JEWISH PRIORITIES EXCUSE FOR WITHDRAWAL

The Reform Jewish leader declared that, “to be a Jew means not only vigilantly helping our brethren in Israel and the Soviet Union, but it also means affirming the Jewish moral imperative not to abandon a world that is sinking sadly and all too swiftly into the morass of hopeless moral and physical degradation.” Rabbi Eisendrath is to tell the 3,000 delegates scheduled to attend the convention that some Jews tend to falsely divide the world into two categories, “them and us.” He cited several examples of the “new conventional wisdom” which, he said, impels many Jews to withdraw from such community issues as civil rights, interfaith activity and urban projects in the name of “Jewish priorities.”

The examples included: rejecting intensified relations with the Christian community on the grounds that “they did not help Jews at the time of the holocaust and, more recently, during Israel’s Six-Day War”; denigrating those Jewish leaders who base their anti-Vietnam positions on Jewish tradition and Jewish values which make the pursuit of peace a high priority, suggesting by implication that there is no possible Jewish position on such an issue and that in any event, it may be unstrategic and possibly harmful to express one. Other examples were: exaggerating incidents of black anti-Semitism in order to justify withdrawal from the difficult problems of racial conflict and urban affairs; catering to every political figure, however reactionary or racist, provided he says a kind word for Israel; isolating Jewish young people from other faith groups on the grounds this would discourage the growing intermarriage rate.

URGES LAY-RABBINICAL COALITION

Rabbi Eisendrath said that he personally does not favor “officiating at intermarriages, but I believe the problem must be given a more objective look to ferret out the basic causes for the hemorraghing that is occurring in our Jewish fold.” He warned that spreading an aura of romantic sympathy around the violent tactics of the Jewish Defense League gives aid and comfort to vigilantism in Jewish life and spreading a dangerous “mystique of machismo” in American Jewry.

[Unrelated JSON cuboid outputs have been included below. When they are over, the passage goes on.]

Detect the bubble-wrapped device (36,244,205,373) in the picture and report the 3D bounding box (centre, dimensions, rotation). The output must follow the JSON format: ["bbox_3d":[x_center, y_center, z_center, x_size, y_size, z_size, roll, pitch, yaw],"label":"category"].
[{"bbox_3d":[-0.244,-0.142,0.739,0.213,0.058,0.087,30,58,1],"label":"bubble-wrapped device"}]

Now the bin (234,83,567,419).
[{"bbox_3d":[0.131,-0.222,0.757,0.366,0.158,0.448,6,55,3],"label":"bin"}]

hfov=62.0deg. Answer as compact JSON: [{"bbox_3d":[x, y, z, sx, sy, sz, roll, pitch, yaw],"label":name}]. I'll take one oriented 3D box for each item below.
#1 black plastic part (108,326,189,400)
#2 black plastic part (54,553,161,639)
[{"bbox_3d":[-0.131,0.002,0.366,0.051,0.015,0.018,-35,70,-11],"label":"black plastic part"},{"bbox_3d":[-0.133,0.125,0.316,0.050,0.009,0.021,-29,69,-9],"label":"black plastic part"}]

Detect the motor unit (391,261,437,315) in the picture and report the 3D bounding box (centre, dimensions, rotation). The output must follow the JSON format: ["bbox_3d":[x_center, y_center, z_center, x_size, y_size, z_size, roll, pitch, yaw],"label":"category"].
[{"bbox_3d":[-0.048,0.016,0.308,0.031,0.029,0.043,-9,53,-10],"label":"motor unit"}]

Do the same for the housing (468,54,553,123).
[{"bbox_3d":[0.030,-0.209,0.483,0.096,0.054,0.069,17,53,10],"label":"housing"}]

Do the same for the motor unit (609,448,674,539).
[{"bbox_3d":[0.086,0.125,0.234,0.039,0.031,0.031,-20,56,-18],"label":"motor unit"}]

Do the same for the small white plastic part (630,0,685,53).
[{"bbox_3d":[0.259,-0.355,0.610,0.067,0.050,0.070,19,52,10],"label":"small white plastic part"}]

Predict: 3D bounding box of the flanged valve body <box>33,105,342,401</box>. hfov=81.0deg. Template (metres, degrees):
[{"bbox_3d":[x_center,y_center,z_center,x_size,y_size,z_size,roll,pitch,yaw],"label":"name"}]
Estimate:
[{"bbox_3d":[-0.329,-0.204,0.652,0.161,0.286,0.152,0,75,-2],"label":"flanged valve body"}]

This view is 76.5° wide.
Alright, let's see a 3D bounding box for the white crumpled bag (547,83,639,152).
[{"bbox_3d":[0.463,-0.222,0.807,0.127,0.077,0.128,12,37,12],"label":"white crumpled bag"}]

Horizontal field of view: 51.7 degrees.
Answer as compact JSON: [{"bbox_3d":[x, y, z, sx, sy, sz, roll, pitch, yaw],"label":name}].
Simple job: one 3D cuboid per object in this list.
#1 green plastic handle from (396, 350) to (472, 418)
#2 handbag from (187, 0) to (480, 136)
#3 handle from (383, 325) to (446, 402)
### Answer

In other areas of his message, Rabbi Eisendrath called for a lay-rabbinic coalition to resolve conflicts between rabbis and laymen in their congregations, and end rifts within the movement, and to “take a new look” at the problems of intermarriage in the hope of arriving at adequate definitions and requirements for Reform Jews. The UAHC president urged that revolutionary programs to revitalize the synagogue and its institutions become the prime goal of the movement during the next two years as it prepares to celebrate its 100th anniversary in 1973 in New York City.